白い壁に記憶を映して - LAMARCK 18SS【ランウェイのケセラセラ】
花を花として思い出す。白い壁をスクリーンにして、投影されるかのように歩いていくモデル達は、脳裏に浮かぶ記憶そのものだったのかもしれない。この春夏コレクションはデザイナー自身のルーツを元にデザインされている。テキスタイルに描かれていたのは長崎の風車だそうだが、私は昔一人旅で訪れた兼六園と池と魚を思い出した。
ラストルックは細い7色の糸が揺れるカットジャカードのツーピース。波佐見焼をイメージした青と白のコントラストが美しい、ラストにふさわしいルックだった。揺れる糸が残像を残していくから、ショーが終わる前にそっと目を閉じて時間と空間をリセットした。ランウェイの余韻をそのままにファッションショーが終わると取材陣は「囲み取材」と呼ばれる、デザイナーへの合同インタビューへと向かう。
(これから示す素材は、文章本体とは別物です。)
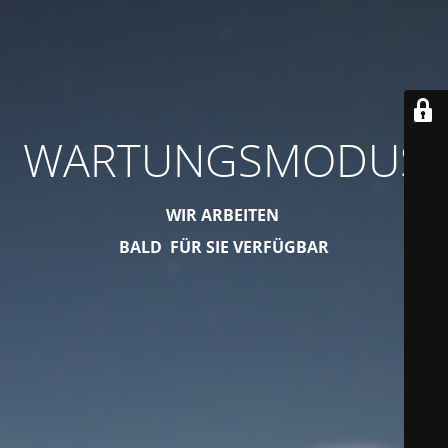
WARTUNGSMODUS
WIR ARBEITEN
BALD FÜR SIE VERFÜGBAR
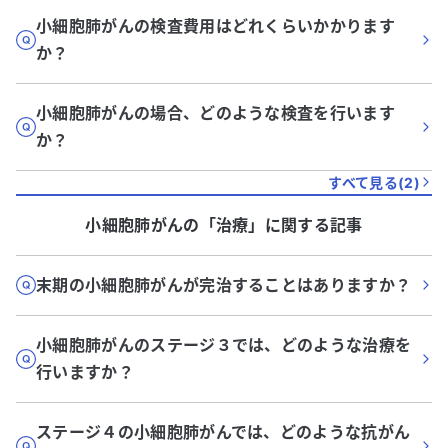
小細胞肺がんの検査費用はどれくらいかかります
か？
小細胞肺がんの場合、どのような検査を行います
か？
すべて見る(
2
)
小細胞肺がん
の「
治療
」に関する記事
末期の小細胞肺がんが完治することはありますか？
小細胞肺がんのステージ３では、どのような治療を
行いますか？
ステージ４の小細胞肺がんでは、どのような抗がん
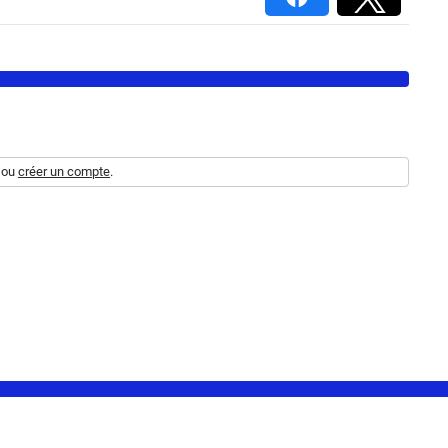
ou
créer un compte
.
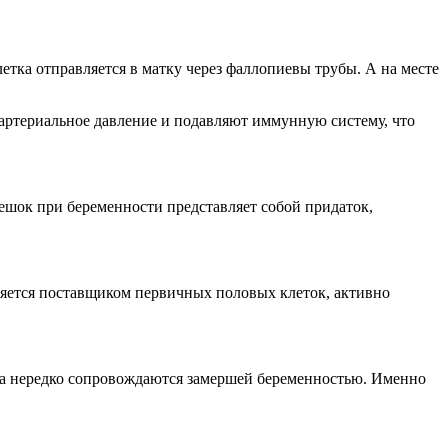
тка отправляется в матку через фаллопиевы трубы. А на месте
артериальное давление и подавляют иммунную систему, что
ешок при беременности представляет собой придаток,
ляется поставщиком первичных половых клеток, активно
ма нередко сопровождаются замершей беременностью. Именно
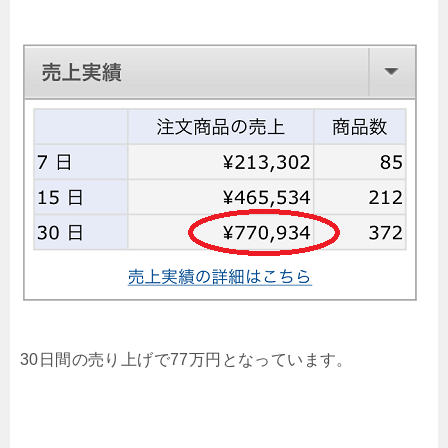
30日間の売り上げで77万円となっています。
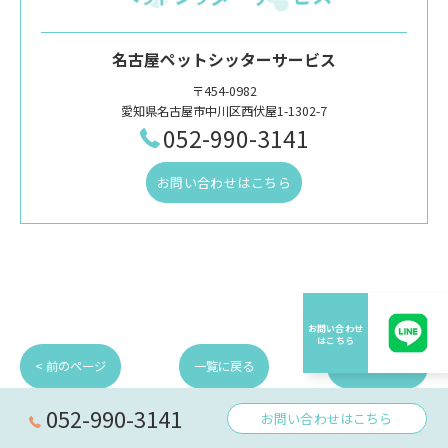
名古屋ペットシッターサービス
〒454-0982
愛知県名古屋市中川区西伏屋1-1302-7
052-990-3141
お問い合わせはこちら
< 前のページ
一覧に戻る
次のページ >
052-990-3141
お問い合わせはこちら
ワイドショーで見るような光景だったのではじめこそ緊張したものの、今ではなんとなく、飲み込み方がわかってきた。普通囲み取材が終わるとそのまま解散、もしくは個別インタビューになるのだが、この日は違う。さっきまでランウェイだった会場が展示会場に早変わりしていた。See now, Buy nowならぬ、See now, Re-See nowだ。